CC Pentesting - TryHackMe

Room : https://tryhackme.com/room/ccpentesting

Task 16 - [Section 5 - SQL Injection]: sqlmap

These questions can be answered from the help page sqlmap -h

1. How do you specify which url to check? -u
2. What about which google dork to use? -g
3. How do you select(lol) which parameter to use?(Example: in the url http://ex.com?test=1 the parameter would be test.) -p
4. What flag sets which database is in the target host’s backend?(Example: If the flag is set to mysql then sqlmap will only test mysql injections) --dbms
5. How do you select the level of depth sqlmap should use(Higher = more accurate and more tests in general) --level
6. How do you dump the table entries of the database? --dump
7. Which flag sets which db to enumerate? -D
8. Which flag sets which table to enumerate? -T
9. Which flag sets which column to enumerate? -C
10. How do you ask sqlmap to try to get an interactive os-shell? --os=shell
11. What flag dumps all data from every table --dump-all

Task 17 - [Section 5 - SQL Injection]: A Note on Manual SQL Injection

completed

Task 18 - [Section 5 - SQL Injection]: Vulnerable Web Application

1) Set the url to the machine ip, and run the command

sqlmap -u http:\\<ip>

It advises us to use --forms so we’ll do that.
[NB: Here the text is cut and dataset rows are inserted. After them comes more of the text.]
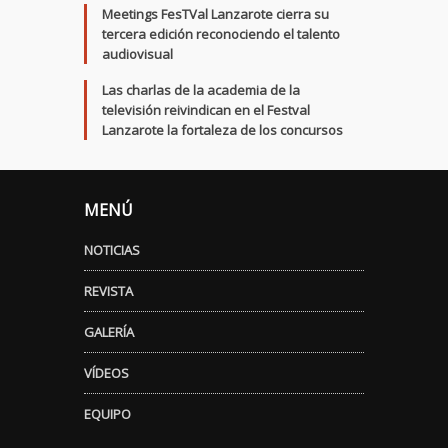
Meetings FesTVal Lanzarote cierra su
tercera edición reconociendo el talento
audiovisual
Las charlas de la academia de la
televisión reivindican en el Festval
Lanzarote la fortaleza de los concursos
MENÚ
NOTICIAS
REVISTA
GALERÍA
VÍDEOS
EQUIPO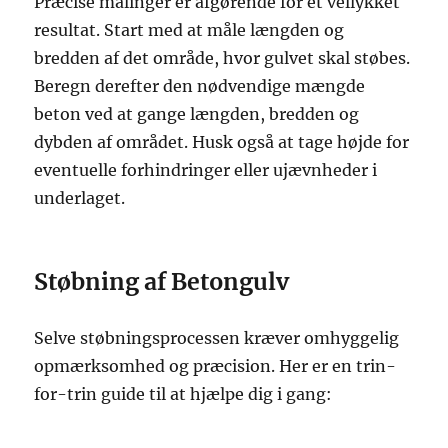
Præcise målinger er afgørende for et vellykket
resultat. Start med at måle længden og
bredden af det område, hvor gulvet skal støbes.
Beregn derefter den nødvendige mængde
beton ved at gange længden, bredden og
dybden af området. Husk også at tage højde for
eventuelle forhindringer eller ujævnheder i
underlaget.
Støbning af Betongulv
Selve støbningsprocessen kræver omhyggelig
opmærksomhed og præcision. Her er en trin-
for-trin guide til at hjælpe dig i gang: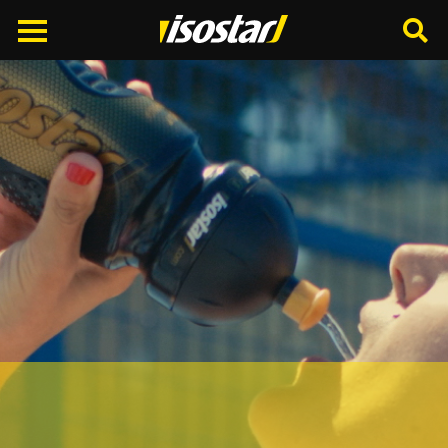
Cerca
nel
sito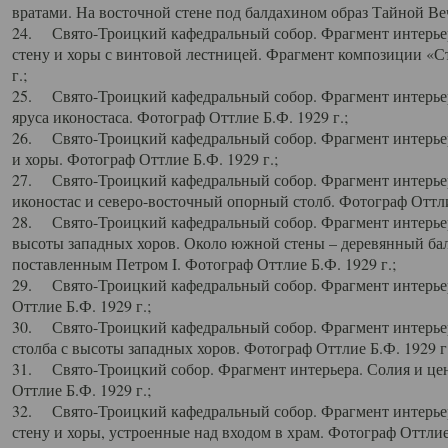
вратами. На восточной стене под балдахином образ Тайной Веч
24. Свято-Троицкий кафедральный собор. Фрагмент интерьер
стену и хоры с винтовой лестницей. Фрагмент композиции «С
г.;
25. Свято-Троицкий кафедральный собор. Фрагмент интерьера
яруса иконостаса. Фотограф Оттлие Б.Ф. 1929 г.;
26. Свято-Троицкий кафедральный собор. Фрагмент интерьер
и хоры. Фотограф Оттлие Б.Ф. 1929 г.;
27. Свято-Троицкий кафедральный собор. Фрагмент интерьер
иконостас и северо-восточный опорный столб. Фотограф Оттлие
28. Свято-Троицкий кафедральный собор. Фрагмент интерьер
высоты западных хоров. Около южной стены – деревянный бал
поставленным Петром I. Фотограф Оттлие Б.Ф. 1929 г.;
29. Свято-Троицкий кафедральный собор. Фрагмент интерьер
Оттлие Б.Ф. 1929 г.;
30. Свято-Троицкий кафедральный собор. Фрагмент интерье
столба с высоты западных хоров. Фотограф Оттлие Б.Ф. 1929 г.
31. Свято-Троицкий собор. Фрагмент интерьера. Солия и цен
Оттлие Б.Ф. 1929 г.;
32. Свято-Троицкий кафедральный собор. Фрагмент интерьер
стену и хоры, устроенные над входом в храм. Фотограф Оттлие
2) How many types of sqli is the site vulnerable too? 3

sqlmap -u [http://10.10.219.80](http://10.10.219.80/) --forms --batch

--batch assumes default values if any question is asked, when the command is running

From this command we find that this site is vulnerable to 3 types of sqli.

3) Dump the database.

sqlmap -u [http://10.10.219.80](http://10.10.219.80/) --forms --batch --dump

This shows that the database fetched is tests and it has two tables msg and lol

4) What is the name of the database? tests

5) How many tables are in the database? 2

sqlmap -u [http://10.10.219.80](http://10.10.219.80/) --forms --batch -D tests --tables

-D specifies the name of the database

--tables fetches the tables in that database

6) What is the value of the flag? found_me

we found it in the --dump command

Task 19 - [Section 6 - Samba]: Intro

got it

Task 20 - [Section 6 - Samba]: smbmap

For this task you can refer to the help page smbmap --help

1) How do you set the username to authenticate with? -u

2) What about the password? -p

3) How do you set the host? -h

4) What flag runs a command on the server(assuming you have permissions that is)? -x

5) How do you specify the share to enumerate? -s

6) How do you set which domain to enumerate? -d

7) What flag downloads a file? --download

8) What about uploading one? --upload

9) Given the username “admin”, the password “password”, and the ip “10.10.10.10”, how would you run ipconfig on that machine

smbmap -u "admin" -p "password" -H "10.10.10.10" -x "ipconfig"

Task 21 - [Section 6 - Samba]: smbclient

For this task you can refer to smbclient --help and this

1) How do you specify which domain(workgroup) to use when connecting to the host? -W

2) How do you specify the ip address of the host? -I

3) How do you run the command “ipconfig” on the target machine? -c "ipconfig"

4) How do you specify the username to authenticate with? -U

5) How do you specify the password to authenticate with? -P

6) What flag is set to tell smbclient to not use a password? -N

7) While in the interactive prompt, how would you download the file test, assuming it was in the current directory? get test

8) In the interactive prompt, how would you upload your /etc/hosts file put /etc/hosts

Task 22,23 - No Answer Needed

Task 24 - [Section 7 - Final Exam]: Good Luck :D

Okay now we have to use what we learnt.

We are given the ip so let’s scan it using nmap to see what services are running on its ports

We find that Apache server is running on port 80

Since we have a running web server we can use gobuster to scan for hidden directories and files

gobuster scans may take time so be patient.

We see a secret directory is found.

I found secret.txt file on scanning with .txt extension

The text file has some hash with a name which suggests its a username : password-hash pair

We can use jtr to decrypt the hash, and we find that the password and the username are the same.

Now that we have the credentials, we can login.

Once we are “in” , we can list the files.

There’s a user.txt file, whose content answers our first question

Now we need to find root.txt . If you try to use find to search for it, you’ll see that you don’t have enough permissions to search through many directories. So we try to, what is known as, escalte our privilege.

sudo -l lists all the commands which are allowed to run as sudo

So, we run the found command using sudo to gain root access. Now that we use find command, we can easily locate the root.txt file and see its content.